If you're just judging on the rate of return prior to taxes, stocks turn out to be the superior investment. Real estate investments over the long-term earn from 3 percent to 9 percent a year, while stocks have come in at 9 percent to 13.5 percent on average. It is also less expensive to invest in stocks. You only have to pay the transaction fee to the broker, and in many cases it is less than $10 per transaction, especially for beginning or small investors. With real estate, you have to come up with certain costs up front: down payments, closing costs, appraisals and inspections, insurance, taxes, and agent costs. Those expenses may eventually be recouped, but the fact remains that it costs more to begin the real estate investment process.

Additionally, if a real estate investment goes bad, the investor not only loses money, but the property may continue to weigh down the investor-owner in terms of taxes, maintenance, and the failure of expected revenue to appear. Then the investor is stuck with an actual piece of property that continues to drain resources until it sells.
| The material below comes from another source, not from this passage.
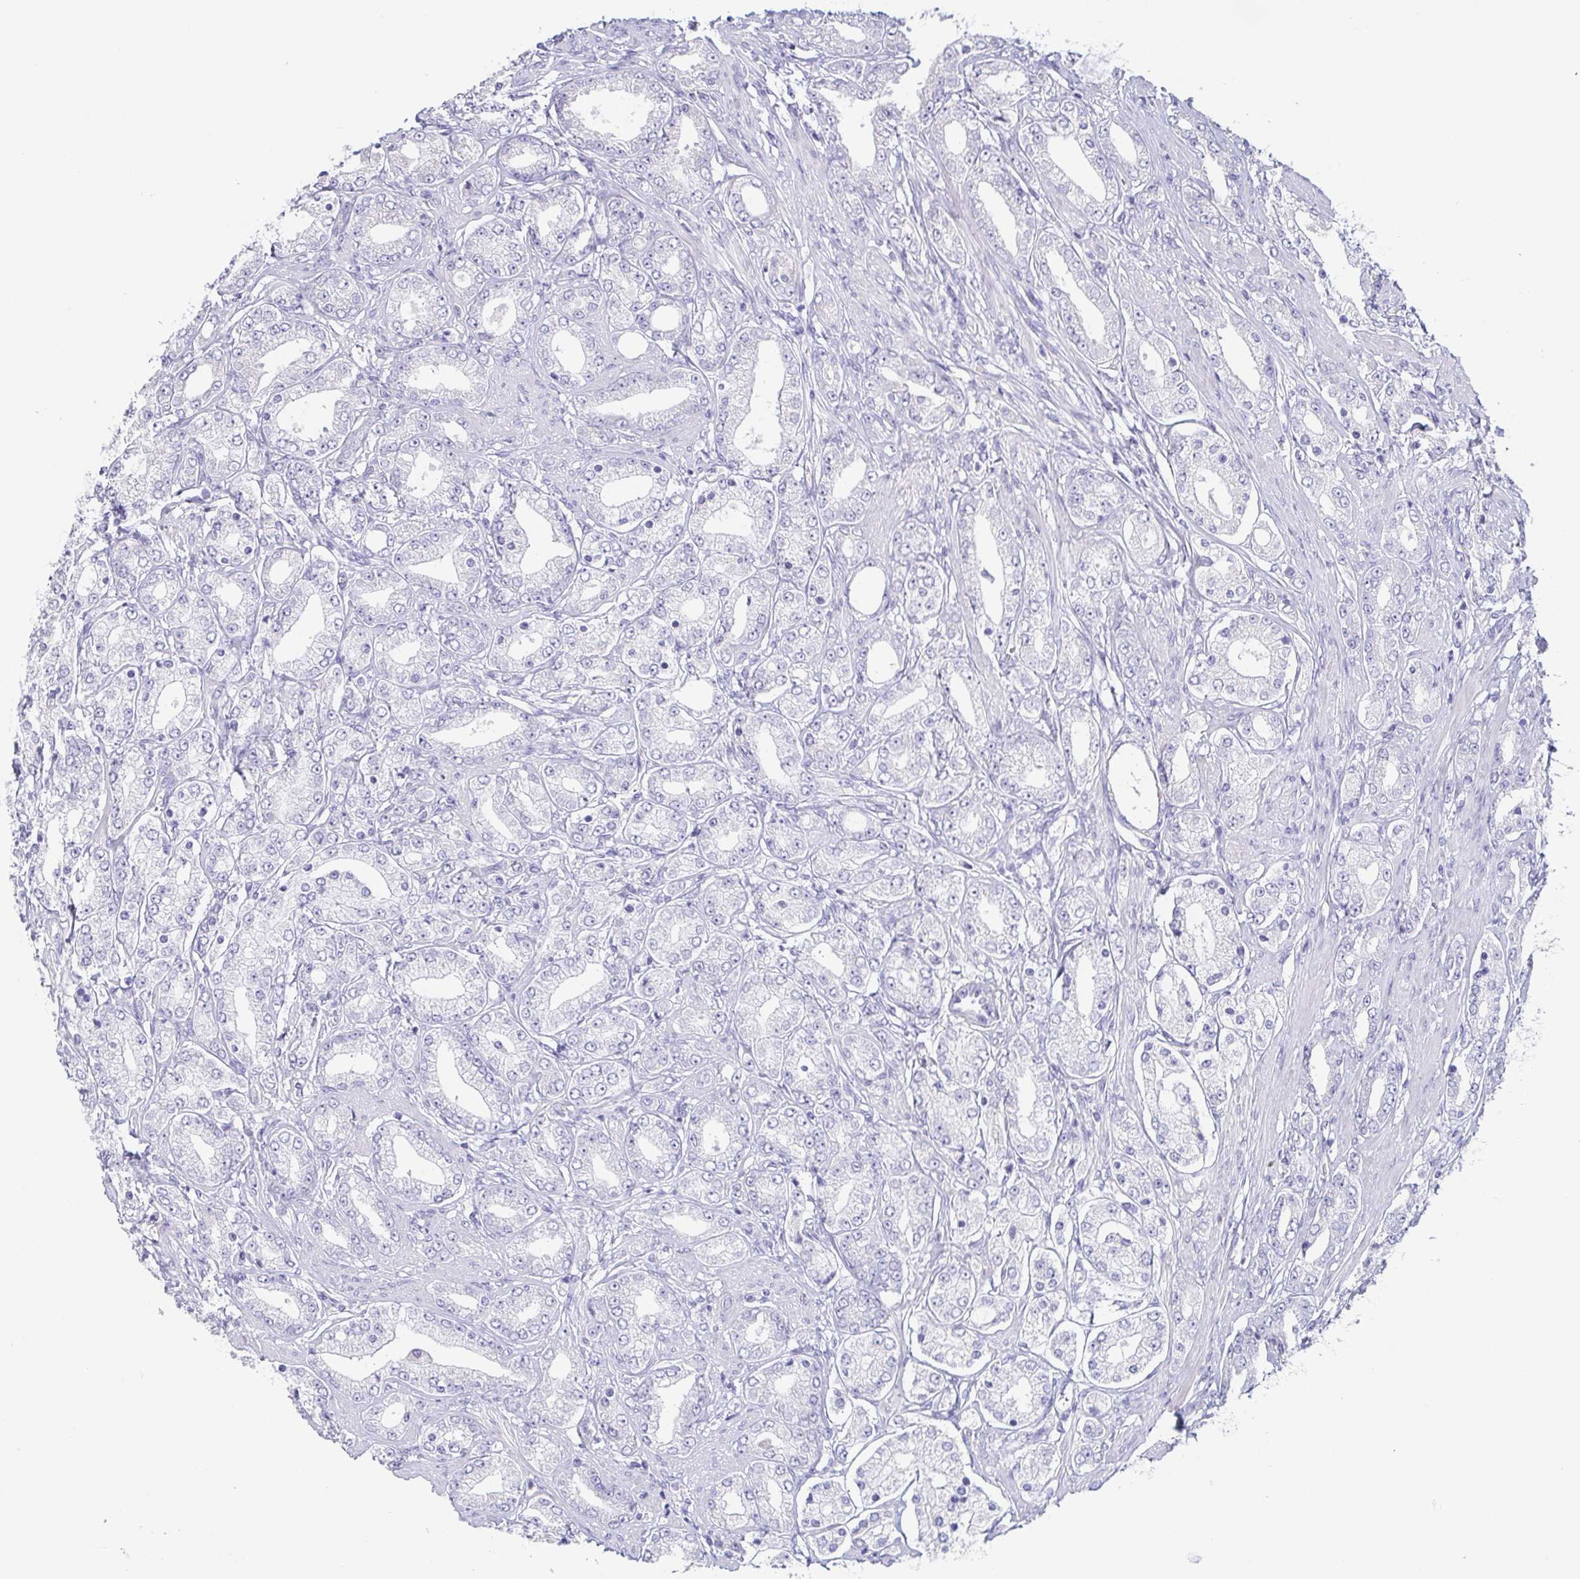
{"staining": {"intensity": "negative", "quantity": "none", "location": "none"}, "tissue": "prostate cancer", "cell_type": "Tumor cells", "image_type": "cancer", "snomed": [{"axis": "morphology", "description": "Adenocarcinoma, High grade"}, {"axis": "topography", "description": "Prostate"}], "caption": "IHC image of prostate cancer stained for a protein (brown), which demonstrates no positivity in tumor cells. (DAB (3,3'-diaminobenzidine) immunohistochemistry, high magnification).", "gene": "PRR27", "patient": {"sex": "male", "age": 67}}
However, real estate investment also has its benefits. In terms of leverage, real estate is the far superior investment. Leverage means the capacity to use other people's money, to include other investors in your acquisition of property. You can, of course, invest other people's money in stocks, but it is harder to do and less reliable. Investors are more willing to invest in a property or a well-defined development project where they receive tangible results and returns. With greater likelihood of obtaining investors to collaborate with you, the possibility for investment expands, and you can invest more money in more properties and receive greater returns this way.

In terms of taxes, real estate investing allows more tax deductions than stocks do. For real estate investments, you can deduct mortgage points and any money you spend in advertising, vacancies, or maintenance from your taxes. Capital gains vary from 5 percent to 25 percent and depend on how long you own the property and on your income tax bracket. By contrast, stock expenses are not deductible, and the government will take 15 percent off the top of your profit when you sell.

Every form of investment has its benefits and drawbacks, but real estate investing has proven to be consistently reliable and more profitable in the long-run for those who commit to it.